Gehen wir mal die Schleife, schriftlich durch:



i=0  - 7     --> true

i=1  - 14    --> true

i=2  - 1     --> false

i=3  - 33    --> true

i=4  - 22    --> true

i=5  - 14    --> true

i=6  - 6      --> true

i=7  - 99    --> true

i=8  - 17    --> true

i=9  - 12    --> true


Was passiert den nun mit den ganzen true Werten in der Schleife bzw If Bedingung? Werden diese nun auf den größten Wert überprüft und dann über den Ausgabestream angezeigt?
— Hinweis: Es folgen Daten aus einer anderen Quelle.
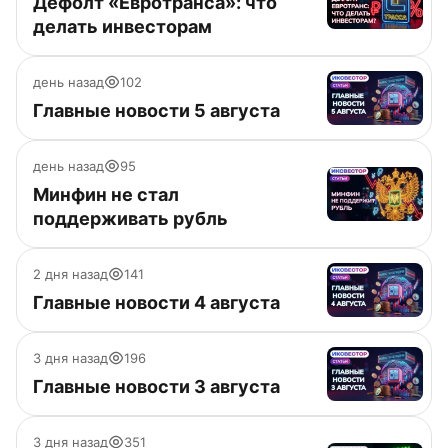
Дефолт «Евротранса»: что
делать инвесторам
день назад
102
Главные новости 5 августа
день назад
95
Минфин не стал
поддерживать рубль
2 дня назад
141
Главные новости 4 августа
3 дня назад
196
Главные новости 3 августа
3 дня назад
351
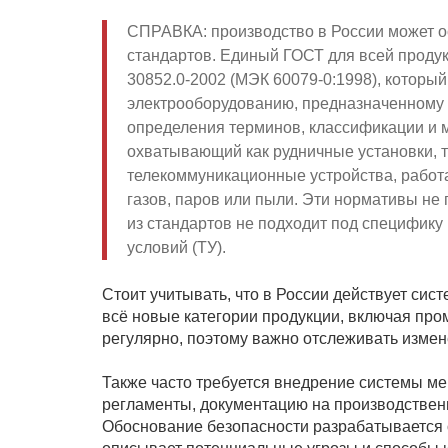
СПРАВКА: производство в России может о
стандартов. Единый ГОСТ для всей продукц
30852.0-2002 (МЭК 60079-0:1998), которы
электрооборудованию, предназначенному 
определения терминов, классификации и м
охватывающий как рудничные установки, 
телекоммуникационные устройства, работ
газов, паров или пыли. Эти нормативы не
из стандартов не подходит под специфику 
условий (ТУ).
Стоит учитывать, что в России действует сис
всё новые категории продукции, включая пр
регулярно, поэтому важно отслеживать измен
Также часто требуется внедрение системы ме
регламенты, документацию на производственн
Обоснование безопасности разрабатывается 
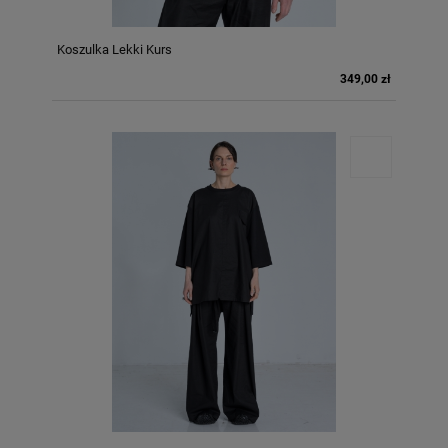
Koszulka Lekki Kurs
349,00 zł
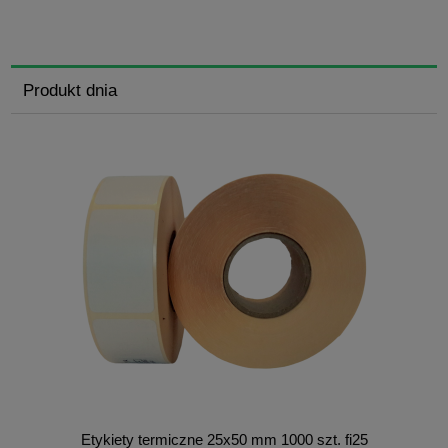
Produkt dnia
Etykiety termiczne 25x50 mm 1000 szt. fi25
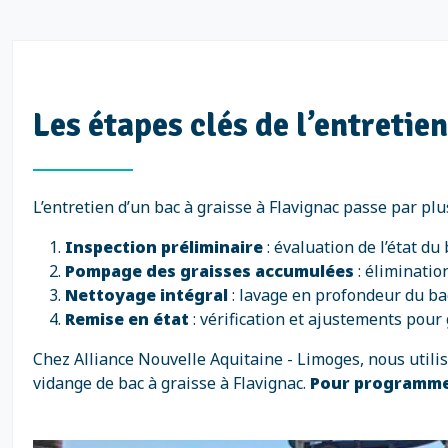
Les étapes clés de l’entretie
L’entretien d’un bac à graisse à Flavignac passe par plu
Inspection préliminaire
: évaluation de l’état du
Pompage des graisses accumulées
: éliminatio
Nettoyage intégral
: lavage en profondeur du bac
Remise en état
: vérification et ajustements pour 
Chez Alliance Nouvelle Aquitaine - Limoges, nous util
vidange de bac à graisse à Flavignac.
Pour programmer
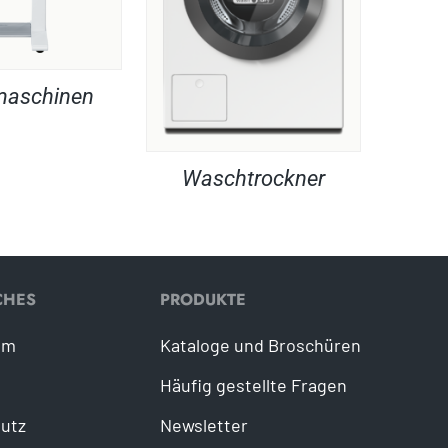
maschinen
Waschtrockner
CHES
PRODUKTE
um
Kataloge und Broschüren
Häufig gestellte Fragen
utz
Newsletter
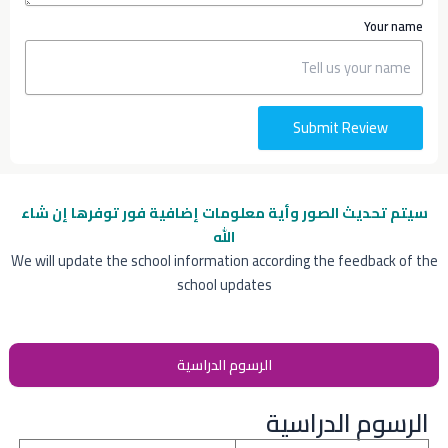
Your name
Submit Review
سيتم تحديث الصور وأية معلومات إضافية
فور توفرها إن شاء
الله
We will update the school information according the feedback of the
school updates
الرسوم الدراسية
الرسوم الدراسية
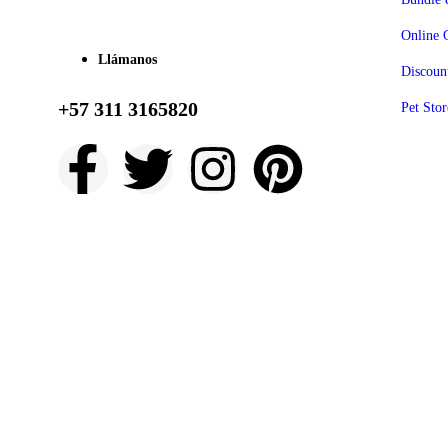
Online 
Llámanos
Discoun
+57 311 3165820
Pet Stor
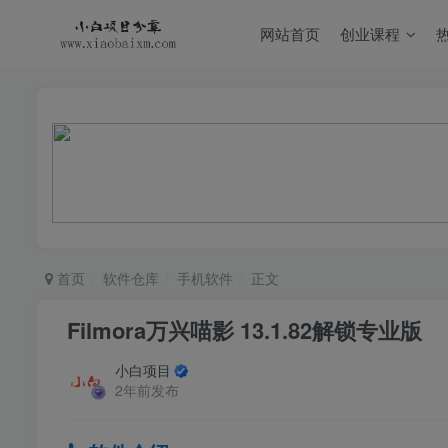
网站首页
创业课程
首页
软件仓库
手机软件
正文
Filmora万兴喵影 13.1.82解锁专业版
小白项目
2年前发布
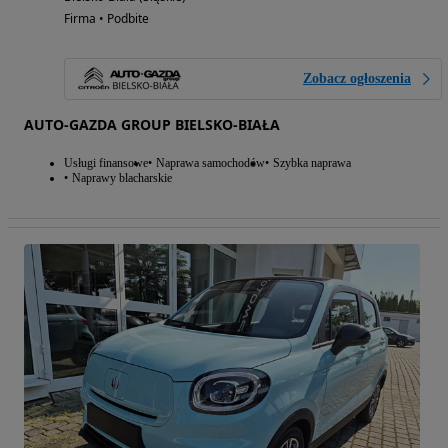
Firma • Podbite
Zobacz ogłoszenia
AUTO-GAZDA GROUP BIELSKO-BIAŁA
Usługi finansowe
Naprawa samochodów
Szybka naprawa
Naprawy blacharskie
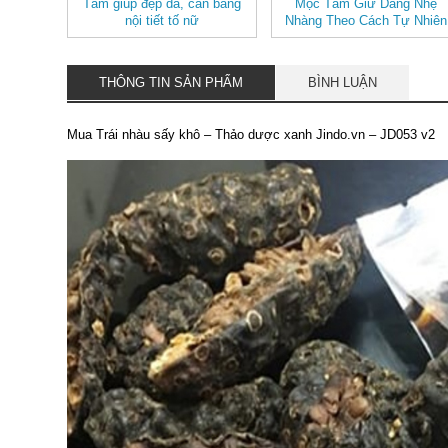
Tâm giúp đẹp da, cân bằng
Mộc Tâm Giữ Dáng Nhẹ
nội tiết tố nữ
Nhàng Theo Cách Tự Nhiên
THÔNG TIN SẢN PHẨM
BÌNH LUẬN
Mua Trái nhàu sấy khô – Thảo dược xanh Jindo.vn – JD053 v2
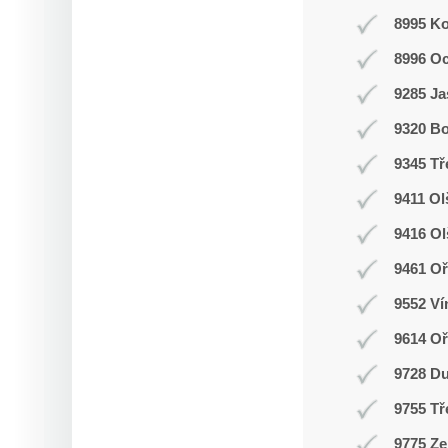
8995 K
8996 O
9285 J
9320 Bo
9345 Tř
9411 Ol
9416 O
9461 Oř
9552 Ví
9614 O
9728 D
9755 Tř
9775 Ze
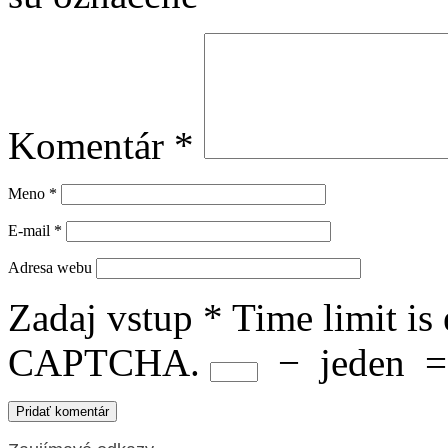
Komentár
*
Meno
*
E-mail
*
Adresa webu
Zadaj vstup
*
Time limit is
CAPTCHA.
−
jeden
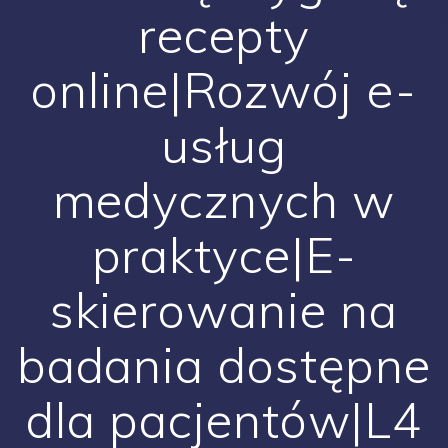
recepty
online|Rozwój e-
usług
medycznych w
praktyce|E-
skierowanie na
badania dostępne
dla pacjentów|L4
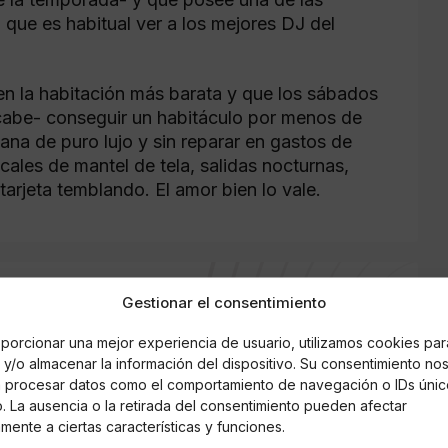
que es habitual ver a los mejores DJ del
n la habitación más barata y que los sábados
cabe- conseguir un habitáculo por menos de
ana de puro lujo y sin reparar en gastos de
ales de mantel de tela, salidas nocturnas,
arjeta temblando. El amor bien lo vale.
Gestionar el consentimiento
porcionar una mejor experiencia de usuario, utilizamos cookies par
y/o almacenar la información del dispositivo. Su consentimiento no
á procesar datos como el comportamiento de navegación o IDs únic
io. La ausencia o la retirada del consentimiento pueden afectar
mente a ciertas características y funciones.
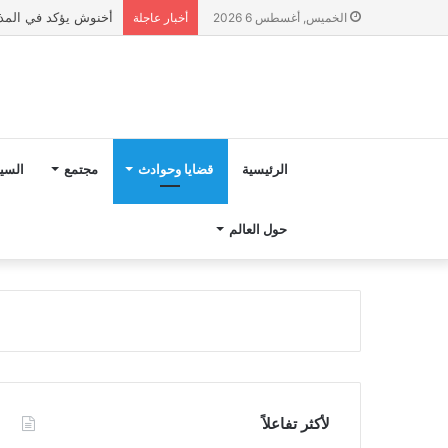
رسميا.. تعيين هيرفي 
الخميس, أغسطس 6 2026
أخبار عاجلة
الرئيسية
قضايا وحوادث
مجتمع
السي
حول العالم
لأكثر تفاعلاً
Ich denke nicht, da es ja keine weiteren Methoden zur Verfügung stehen.

Vielen Dank!


----------



## SlaterB (2. Jun 2009)

> Gehen wir mal die Schleife, schriftlich durch:

deine Auflistung lässt vermuten, dass du davon ausgehst, dass groessteZahl die ganze Zeit 2 bleibt,
dem ist aber nicht so, im if wird doch groessteZahl neu gesetzt,
also
> i=0 - 7 --> true // -> groessteZahl = 7
> i=1 - 14 --> true // -> groessteZahl = 14
> i=2 - 1 --> false
> i=3 - 33 --> true // -> groessteZahl = 33
> i=4 - 22 --> true // nein, false, denn 22 <= 33

> Was passiert den nun mit den ganzen true Werten in der Schleife bzw If Bedingung?
Ziel ist allein, die Variable groessteZahl korrekt zu füllen


----------



## pavelle (3. Jun 2009)

Hi SlaterB du hast vollkommen recht, so weit habe ich mal wieder nicht gedacht.... :toll:


----------